Leichter Kreuzer
"Nürnberg" auf See
While much of the Admiralty’s attention had been taken up
with the chase of the Graf Spee in the months of November and December, the OKM
had used the opportunity to engage in offensive minelaying operations using
some of its Uboats, destroyers and even seaplanes in a wide swathe of the North
Sea. These mining activities claimed twenty-two merchant victims at a cost of
37,075 tons in December alone. Sometimes the ships engaged upon these mining
operations also chanced upon other Allied ships and could resort to the use of
conventional methods to try and dispose of them too.43 Most of the U-boats in
British coastal waters were not engaged in mining activities but in mounting
regular patrols designed to ensnare as many enemy ships of all types as
possible. Twenty ships at a cost of 34,948 tons were to succumb to these
missions in December 1939.
It is not an exaggeration to state that during the early
months of the war British results in these fields paled in comparison to the
German effort, being neither as dramatic nor as numerous as their enemy
counterparts. It took until 20 November before the British submarine crews were
able to register their first success of the war when Sturgeon sank the patrol
vessel V209 in the Heligoland Bight. Occasional sorties in this region did
eventually yield more fruit, but Salmon’s fine feat of sinking U36 on 4
December and her torpedoing of both the light cruisers Leipzig and Nürnberg on
13 December was distinctly unusual and earned lavish praise, the DSO and
promotion to commander for her captain Edward Bickford.

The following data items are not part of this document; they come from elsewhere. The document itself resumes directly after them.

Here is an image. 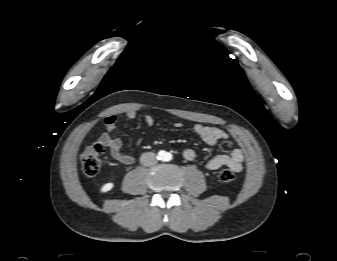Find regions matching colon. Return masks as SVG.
Instances as JSON below:
<instances>
[{
  "label": "colon",
  "instance_id": "obj_1",
  "mask_svg": "<svg viewBox=\"0 0 337 261\" xmlns=\"http://www.w3.org/2000/svg\"><path fill=\"white\" fill-rule=\"evenodd\" d=\"M105 147L102 143L96 142L86 146L80 155L82 171L86 176L92 177L98 174L102 165V157ZM222 182L229 183L235 178L233 171L229 168L220 170L218 174Z\"/></svg>",
  "mask_w": 337,
  "mask_h": 261
}]
</instances>
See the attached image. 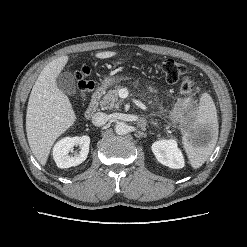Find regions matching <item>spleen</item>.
Masks as SVG:
<instances>
[{"mask_svg":"<svg viewBox=\"0 0 247 247\" xmlns=\"http://www.w3.org/2000/svg\"><path fill=\"white\" fill-rule=\"evenodd\" d=\"M194 131L205 128L211 132L208 141L202 145H196L190 139L191 134L183 135V145L190 164L193 168L201 167L213 152L218 139L217 110L212 97L208 93L202 94L197 114L193 124Z\"/></svg>","mask_w":247,"mask_h":247,"instance_id":"1","label":"spleen"}]
</instances>
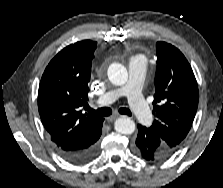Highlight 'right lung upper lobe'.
I'll return each instance as SVG.
<instances>
[{
    "label": "right lung upper lobe",
    "mask_w": 223,
    "mask_h": 188,
    "mask_svg": "<svg viewBox=\"0 0 223 188\" xmlns=\"http://www.w3.org/2000/svg\"><path fill=\"white\" fill-rule=\"evenodd\" d=\"M97 43L84 40L61 50L46 67L38 91L41 121L54 145L76 147L103 123L82 113L87 105L91 62Z\"/></svg>",
    "instance_id": "right-lung-upper-lobe-1"
}]
</instances>
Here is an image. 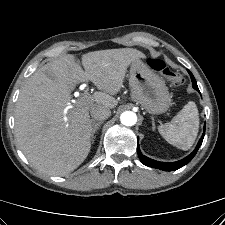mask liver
<instances>
[{"label":"liver","mask_w":225,"mask_h":225,"mask_svg":"<svg viewBox=\"0 0 225 225\" xmlns=\"http://www.w3.org/2000/svg\"><path fill=\"white\" fill-rule=\"evenodd\" d=\"M140 58L145 54L133 48L107 49L84 54L85 71L74 55H64L35 71L24 84L15 110L17 142L28 161L52 176L75 170L91 148L89 111L95 106L116 107L113 95L123 86L128 66ZM87 80L101 91L89 102L81 98L71 104V91Z\"/></svg>","instance_id":"liver-1"}]
</instances>
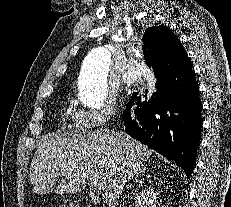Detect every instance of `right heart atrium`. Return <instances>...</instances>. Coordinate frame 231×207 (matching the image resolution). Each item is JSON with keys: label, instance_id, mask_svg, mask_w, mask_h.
<instances>
[{"label": "right heart atrium", "instance_id": "1", "mask_svg": "<svg viewBox=\"0 0 231 207\" xmlns=\"http://www.w3.org/2000/svg\"><path fill=\"white\" fill-rule=\"evenodd\" d=\"M115 113L114 104L109 102L100 109L78 112L77 120L79 126L82 128L96 129L106 125L114 117Z\"/></svg>", "mask_w": 231, "mask_h": 207}]
</instances>
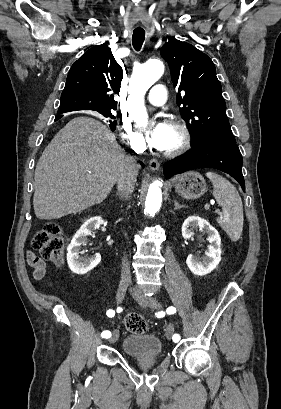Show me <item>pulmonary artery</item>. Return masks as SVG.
<instances>
[{
  "mask_svg": "<svg viewBox=\"0 0 281 409\" xmlns=\"http://www.w3.org/2000/svg\"><path fill=\"white\" fill-rule=\"evenodd\" d=\"M166 96L167 93L164 90V83L157 81L155 86L151 87V94L148 95L147 100L152 106H163Z\"/></svg>",
  "mask_w": 281,
  "mask_h": 409,
  "instance_id": "obj_1",
  "label": "pulmonary artery"
}]
</instances>
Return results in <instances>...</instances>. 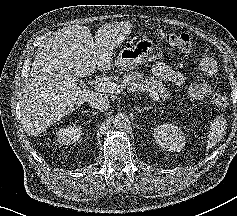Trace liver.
Returning a JSON list of instances; mask_svg holds the SVG:
<instances>
[{
  "instance_id": "6515ba94",
  "label": "liver",
  "mask_w": 237,
  "mask_h": 216,
  "mask_svg": "<svg viewBox=\"0 0 237 216\" xmlns=\"http://www.w3.org/2000/svg\"><path fill=\"white\" fill-rule=\"evenodd\" d=\"M61 32L42 44L22 90V113L31 132L48 129L91 98L94 91L79 89L77 78L90 77L96 69L106 73L113 66V49L96 43L88 27Z\"/></svg>"
}]
</instances>
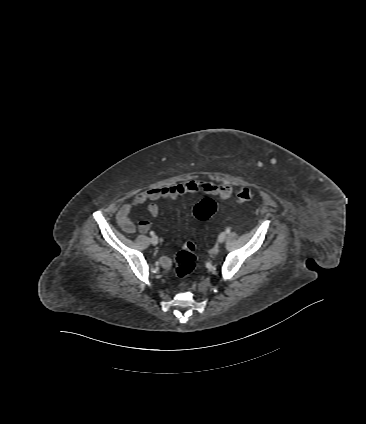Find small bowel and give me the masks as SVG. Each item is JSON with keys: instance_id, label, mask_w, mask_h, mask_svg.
I'll return each mask as SVG.
<instances>
[{"instance_id": "1", "label": "small bowel", "mask_w": 366, "mask_h": 424, "mask_svg": "<svg viewBox=\"0 0 366 424\" xmlns=\"http://www.w3.org/2000/svg\"><path fill=\"white\" fill-rule=\"evenodd\" d=\"M203 192L210 196H216L221 200H228L233 195V188L228 184H215L204 180H188L175 185H167L145 190L137 194L129 203L123 205L117 212L116 220L119 227L127 234H132L136 230L130 213L133 208L149 202L147 211L150 216L156 217L159 213V205L157 201L161 199H176L179 196ZM151 228L148 221H141L138 224V230L146 233ZM163 268H169L171 259L163 257L161 259Z\"/></svg>"}]
</instances>
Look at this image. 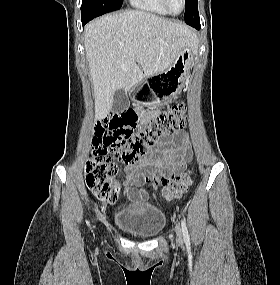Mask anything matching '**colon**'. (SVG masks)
I'll return each instance as SVG.
<instances>
[{"instance_id":"1","label":"colon","mask_w":280,"mask_h":285,"mask_svg":"<svg viewBox=\"0 0 280 285\" xmlns=\"http://www.w3.org/2000/svg\"><path fill=\"white\" fill-rule=\"evenodd\" d=\"M138 114L133 108L109 114L95 127L93 154L85 167L87 187L99 199L113 203L118 194L114 182L116 168L111 158L120 156L125 163H134L162 136L175 133L187 122L184 104L163 110L147 124L136 128ZM190 172H179L168 181L163 196L169 200L180 197L191 184Z\"/></svg>"}]
</instances>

Nonetheless, the one area that brought quiet satisfaction to
the Allies was the astounding success of their on-going convoy operations. Only
three vessels had been lost out of 431 ships that had sailed in twenty-two
convoys from Halifax, Nova Scotia to ports in the UK from September to December
1939 (a loss rate of 0.70%). Three more had been lost in the fourteen convoys
that had brought 473 ships from Gibraltar to the UK (0.63%), and two out of 302
ships had been sunk from twenty-one convoys that had made the passage from
Sierra Leone to the UK (0.66%). Of the 131 outward bound convoys from the UK,
only eight had been lost out of 2,516 ships sailing on those routes (0.32%).
This phenomenal rate of success proved beyond all reasonable doubt how
effective convoy was and made Dönitz even more determined to disrupt the
process if the attack on trade was to succeed.
As the year reached its end, however, a noticeable new trend
was emerging – the use of aircraft to prosecute the naval war – whether by
conducting reconnaissance flights, aerial mining, bombing operations against
seaplane and fleet bases, or intentional seek and destroy missions directed
against warships underway at sea. Clearly coordination between the two arms of
the military was becoming an increasingly utilised feature of the overall war
scene. As yet, though, whatever these aerial operations may have been touted as
achieving, the simple fact was that after three months of war they had not
proved to be wildly successful affairs and if one was to assess their impact on
the war on a strictly cost–benefit basis they had shown a substantial deficit.